▸ **Source document**:
........

Trigger warning! My top 20 children's classics that need a rewrite

Times8 hours ago

As nursery rhymes go, Hickory Dickory Dock has been cruising for a trigger warning for some time. 'The clock struck one,' for example, is clearly gratuitous violence and the fact that the mouse is inside, running up the clock, points to dubious domestic hygiene. Now, a London theatre putting on a glove puppet performance of the classic nursery rhyme has warned parents about a new scene 'with some tension where a cat chases a mouse'. This does indeed sound terrifying, and proof that Tom and Jerry have had their day. However, it is not as triggering as many other childhood classics, so here are my top 20 in urgent need of a rewrite.
Humpty Dumpty. Trigger warnings: health and safety, inadequate risk management. Suggested edit:Humpty Dumpty sat on the floor, Humpty Dumpty did not have a fall.
Charlie and the Chocolate Factory. Trigger warnings: gluttony, sloth. Suggested edit: Augustus Gloop wins the Golden Ticket, which is a year's supply of Ozempic.
Charlotte's Web. Trigger warning: death, spiders. Suggested edit: Charlotte, a cute puppy, strikes up a friendship with a kitten and lives happily ever after.
Mr Bounce. Trigger warnings: uncontrolled bouncing. Serious health and safety concerns. Mr Bounce does not wear a helmet. He falls straight through the floor when he gets out of bed, because his anti-bounce boots are so heavy. Suggested edit to include the importance of not jumping out of bed without checking the floor offers adequate structural support.

........

▸ **Data in this exercise**:
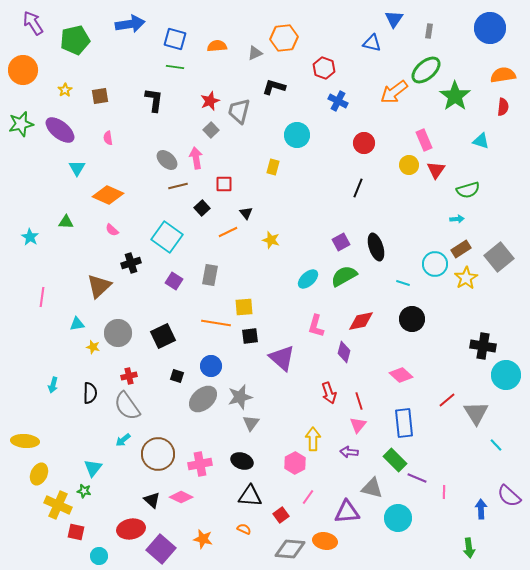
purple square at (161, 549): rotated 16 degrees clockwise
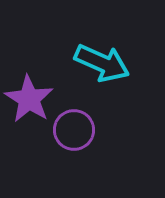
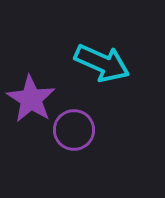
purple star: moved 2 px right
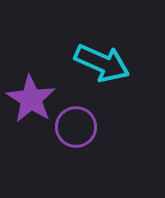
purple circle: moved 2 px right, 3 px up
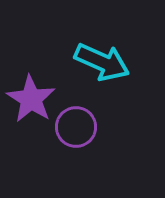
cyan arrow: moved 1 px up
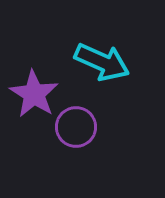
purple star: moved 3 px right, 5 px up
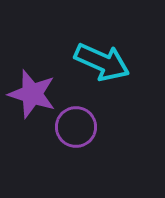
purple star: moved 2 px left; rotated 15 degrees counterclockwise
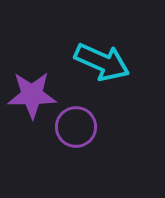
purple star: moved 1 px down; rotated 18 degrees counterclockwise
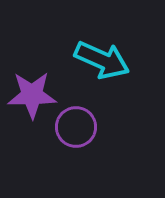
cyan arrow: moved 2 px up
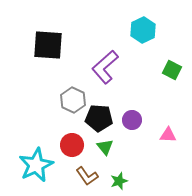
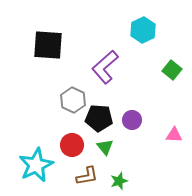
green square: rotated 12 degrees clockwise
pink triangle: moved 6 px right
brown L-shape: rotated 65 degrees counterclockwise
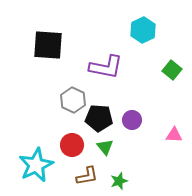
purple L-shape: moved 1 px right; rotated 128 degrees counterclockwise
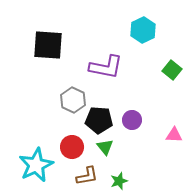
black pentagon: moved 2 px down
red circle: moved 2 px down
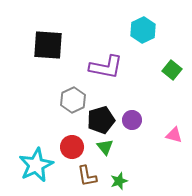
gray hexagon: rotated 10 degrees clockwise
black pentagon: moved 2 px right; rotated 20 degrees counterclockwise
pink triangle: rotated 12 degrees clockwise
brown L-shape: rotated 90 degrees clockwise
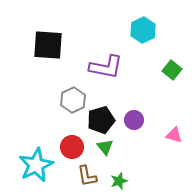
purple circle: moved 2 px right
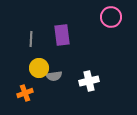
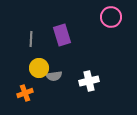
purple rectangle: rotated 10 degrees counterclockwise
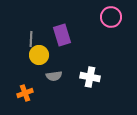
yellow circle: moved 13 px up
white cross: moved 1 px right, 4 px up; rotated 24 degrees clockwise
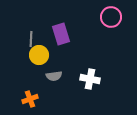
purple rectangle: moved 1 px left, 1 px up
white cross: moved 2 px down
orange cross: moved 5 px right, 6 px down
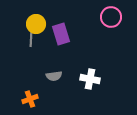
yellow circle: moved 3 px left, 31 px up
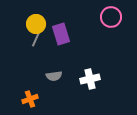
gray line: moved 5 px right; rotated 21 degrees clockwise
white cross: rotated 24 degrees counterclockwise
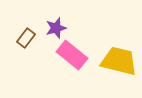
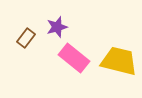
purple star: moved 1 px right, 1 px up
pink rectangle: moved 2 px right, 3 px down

........

▸ **Set of tasks**:
a: Copy out the part of the rows that opens with the line containing "purple star: moved 2 px left;" and closes with the line containing "brown L-shape: rotated 65", leaving out the picture lines.
b: Carry on the list of children's classics in need of trigger warnings from where it stops.

▸ **Solved tasks**:
a:
purple star: moved 2 px left; rotated 15 degrees counterclockwise
purple star: moved 1 px down; rotated 18 degrees counterclockwise
cyan arrow: moved 2 px up
green square: rotated 12 degrees clockwise
pink triangle: moved 6 px right
brown L-shape: rotated 65 degrees counterclockwise

b:
Winnie-the-Pooh. Trigger warning: sugar addiction. Suggested edit: instead of eating too much 'hunny' and getting stuck in Rabbit's House, Pooh will join a Parkrun round the Hundred Acre Wood.
Where the Wild Things Are. Trigger warnings: monsters roaring their terrible roars so close to bedtime may cause nightmares. Issues with appropriate punishment and verbalising anger. Suggested edit: the monsters talk openly and calmly about the ups and downs of their day. Max encourages them to speak honestly about their mental health and offers tips for channelling roars in a more positive direction.
• 'Trigger toolkit' for museums comes with its own warning
Alice in Wonderland. Glorifies drug use. Normalises hallucination and being off your head. Suggested edit: Alice doesn't drink the bottle marked 'drink me'. The End.
Fairytales: Snow White (food poisoning), Rapunzel (false imprisonment), Dumbo (name-calling, anti-big ear sentiment). Bin them all.
Beatrix Potter: endlessly problematic. Tom Kitten (fat-ism), Jemima Puddleduck (false imprisonment), Two Bad Mice (not bad, just misunderstood), Mrs Tiggy-Winkle (labour relations, fair pay), Samuel Whiskers (vicious anti-rat sentiment throughout). Suggested edit: Samuel Whiskers befriends Tom Kitten and together they plan nutritious meals without suet. Or pudding.
The Water Babies (child exploitation, drowning). Suggested edit: Tom puts on armbands before jumping in the river. Possible new chapter on the benefits of cold water swimming.
The Very Hungry Caterpillar. Trigger warnings: malnutrition, out-of-body experiences. Suggested edit: the caterpillar learns the importance of portion control and eating your five a day. Caterpillar could also live in permanent state of arrested development until 8+ age group.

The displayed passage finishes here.